(Manila, June 22, 2017) – Students across the Philippines experience bullying and discrimination in school because of their sexual orientation and gender identity, Human Rights Watch said in a report released today. While Philippine law provides protections against discrimination and exclusion in schools, lawmakers and school administrators need to take steps to ensure they are fully implemented.
The 68-page report, “‘Just Let Us Be’: Discrimination Against LGBT Students in the Philippines,” documents the range of abuses against lesbian, gay, bisexual, and transgender (LGBT) students in secondary school. It details widespread bullying and harassment, discriminatory policies and practices, and an absence of supportive resources that undermine the right to education under international law and put LGBT youth at risk.
“LGBT students in the Philippines are often the targets of ridicule and even violence,” said Ryan Thoreson, a fellow in the LGBT rights program at Human Rights Watch. “And in many instances, teachers and administrators are participating in this mistreatment instead of speaking out against discrimination and creating classrooms where everybody can learn.”
Human Rights Watch conducted in-depth interviews and discussions with 98 students and 46 parents, teachers, counselors, administrators, service providers, and experts on education in 10 cities in Luzon and the Visayas.
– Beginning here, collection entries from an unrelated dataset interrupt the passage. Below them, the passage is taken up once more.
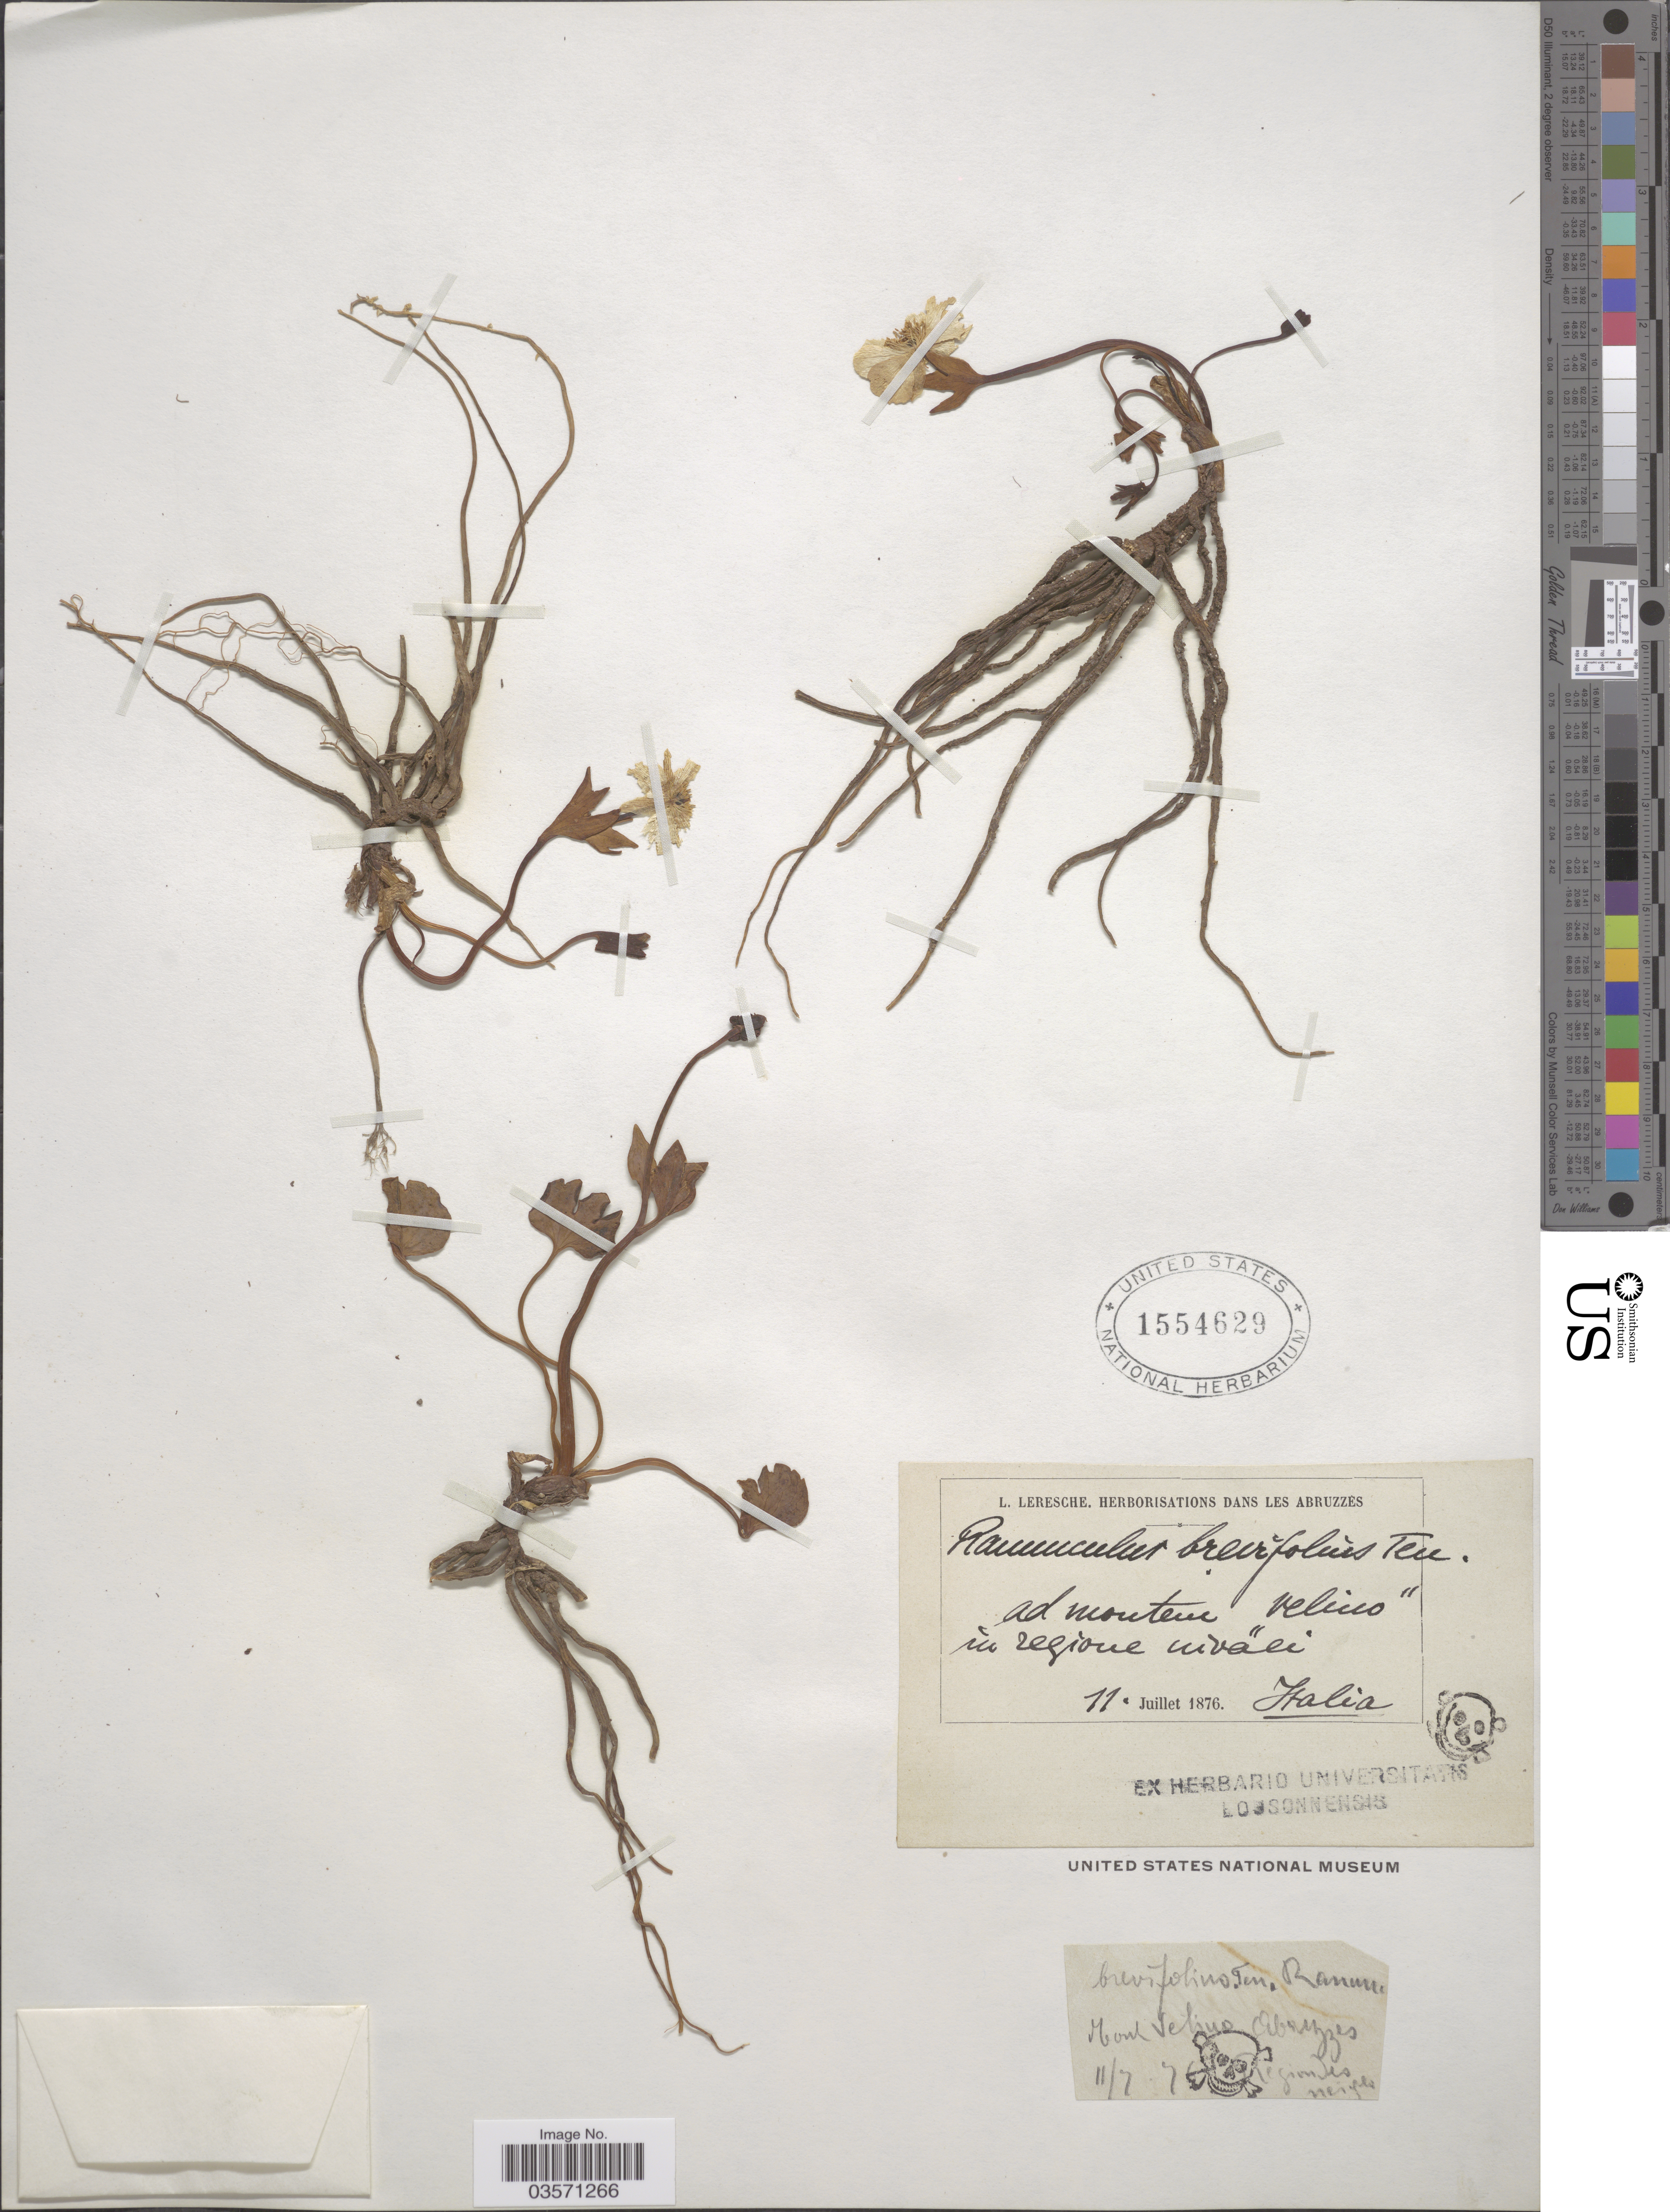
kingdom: Plantae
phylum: Tracheophyta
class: Magnoliopsida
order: Ranunculales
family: Ranunculaceae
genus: Ranunculus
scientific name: Ranunculus brevifolius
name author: Ten.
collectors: L. Leresche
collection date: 1876-07-11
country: Italy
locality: Ad montem "velino" in regione urvali. Mont Velino Abryzzes Regionales neiges.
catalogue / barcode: US 1554629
LGBT students said that existing protections are irregularly or incompletely implemented, and that secondary school policies and practices often facilitate discrimination and fail to provide LGBT students with information and support.
Discrimination Against LGBT Students in the Philippines
Yet Human Rights Watch’s research shows that LGBT students still encounter physical bullying, verbal harassment, sexual assault, and cyberbullying in schools. Many students were not aware of anti-bullying policies or did not know where to seek help if they were persistently bullied.
“They say that gays are the main focus of HIV,” said Jonas E., a 17-year-old gay boy in high school in Mandaue City. “I’m a bit ashamed of that, because I was once in section where I’m the only gay, and they kept pointing at me.” Virtually none of the students interviewed had received LGBT-inclusive sexuality education, leaving them ill-equipped to navigate relationships and keep themselves safe.